Start of PASSAGE

How the Opposition Is Silenced in Hong Kong and Thailand

Selective Application of Laws Serves Illiberal Ends

Source: Foreign Affairs
September 15, 2017


On August 17, three Hong Kong students, leaders of the Umbrella Movement in 2014, were sentenced for daring to call for the protection of democratic process. Joshua Wong, Alex Chow, and Nathan Law received prison terms of eight, ten, and eight months, respectively, from the Hong Kong Court of Appeals. Their nominal crimes were unlawful assembly (Wong and Chow) and inciting others to participate in unlawful assembly (Law). But make no mistake: by targeting these three young activists, both the Hong Kong government and Beijing aimed to punish them as individuals as well as send a warning to other would-be democracy activists.

End of PASSAGE

[REQUIRED TASKS]
(A) Summarize the excerpt on the Hong Kong activists in two sentences.
(B) Answer these questions from the excerpt on the Hong Kong activists:
(i) Which movement did the three students lead, and in what year?
(ii) How long was Alex Chow's prison term?
(iii) What was Nathan Law's nominal crime?
(C) Transcribe the excerpt on the Hong Kong activists, starting with "On August 17, three" and going on through "would-be democracy activists.".
The records are not needed for anything here.

Start of EXCERPTED DATA

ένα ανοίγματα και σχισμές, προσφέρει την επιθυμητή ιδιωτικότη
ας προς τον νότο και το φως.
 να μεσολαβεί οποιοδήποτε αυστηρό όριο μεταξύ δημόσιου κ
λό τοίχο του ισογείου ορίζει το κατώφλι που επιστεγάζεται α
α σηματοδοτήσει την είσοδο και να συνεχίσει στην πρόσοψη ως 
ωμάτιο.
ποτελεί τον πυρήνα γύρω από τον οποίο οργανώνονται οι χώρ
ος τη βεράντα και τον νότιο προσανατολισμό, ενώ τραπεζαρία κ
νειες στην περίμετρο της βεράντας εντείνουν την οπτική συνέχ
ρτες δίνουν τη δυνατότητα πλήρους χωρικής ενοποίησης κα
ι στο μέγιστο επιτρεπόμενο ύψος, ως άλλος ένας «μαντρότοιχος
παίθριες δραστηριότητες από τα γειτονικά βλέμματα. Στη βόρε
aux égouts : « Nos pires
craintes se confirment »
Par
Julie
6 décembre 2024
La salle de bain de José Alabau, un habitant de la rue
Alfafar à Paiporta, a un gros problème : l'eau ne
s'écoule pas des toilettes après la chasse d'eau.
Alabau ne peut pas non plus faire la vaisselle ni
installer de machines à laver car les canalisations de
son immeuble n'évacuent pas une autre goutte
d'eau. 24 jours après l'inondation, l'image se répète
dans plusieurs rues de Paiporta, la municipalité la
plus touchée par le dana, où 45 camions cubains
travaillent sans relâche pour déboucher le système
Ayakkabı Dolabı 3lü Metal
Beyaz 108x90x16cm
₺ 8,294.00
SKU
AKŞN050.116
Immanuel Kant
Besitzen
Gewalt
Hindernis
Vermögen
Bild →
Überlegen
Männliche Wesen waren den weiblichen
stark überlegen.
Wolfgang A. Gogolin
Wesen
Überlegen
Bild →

End of EXCERPTED DATA

[TASK RESPONSES]
(A) On August 17, the Hong Kong Court of Appeals sentenced Joshua Wong, Alex Chow, and Nathan Law, student leaders of the 2014 Umbrella Movement, to prison terms of eight, ten, and eight months for unlawful assembly or for inciting others to take part in it. The text argues that the Hong Kong government and Beijing meant both to punish the three and to warn other would-be democracy activists.

(B)
(i) The Umbrella Movement, in 2014.
(ii) Ten months.
(iii) Inciting others to participate in unlawful assembly.

(C)
On August 17, three Hong Kong students, leaders of the Umbrella Movement in 2014, were sentenced for daring to call for the protection of democratic process. Joshua Wong, Alex Chow, and Nathan Law received prison terms of eight, ten, and eight months, respectively, from the Hong Kong Court of Appeals. Their nominal crimes were unlawful assembly (Wong and Chow) and inciting others to participate in unlawful assembly (Law). But make no mistake: by targeting these three young activists, both the Hong Kong government and Beijing aimed to punish them as individuals as well as send a warning to other would-be democracy activists.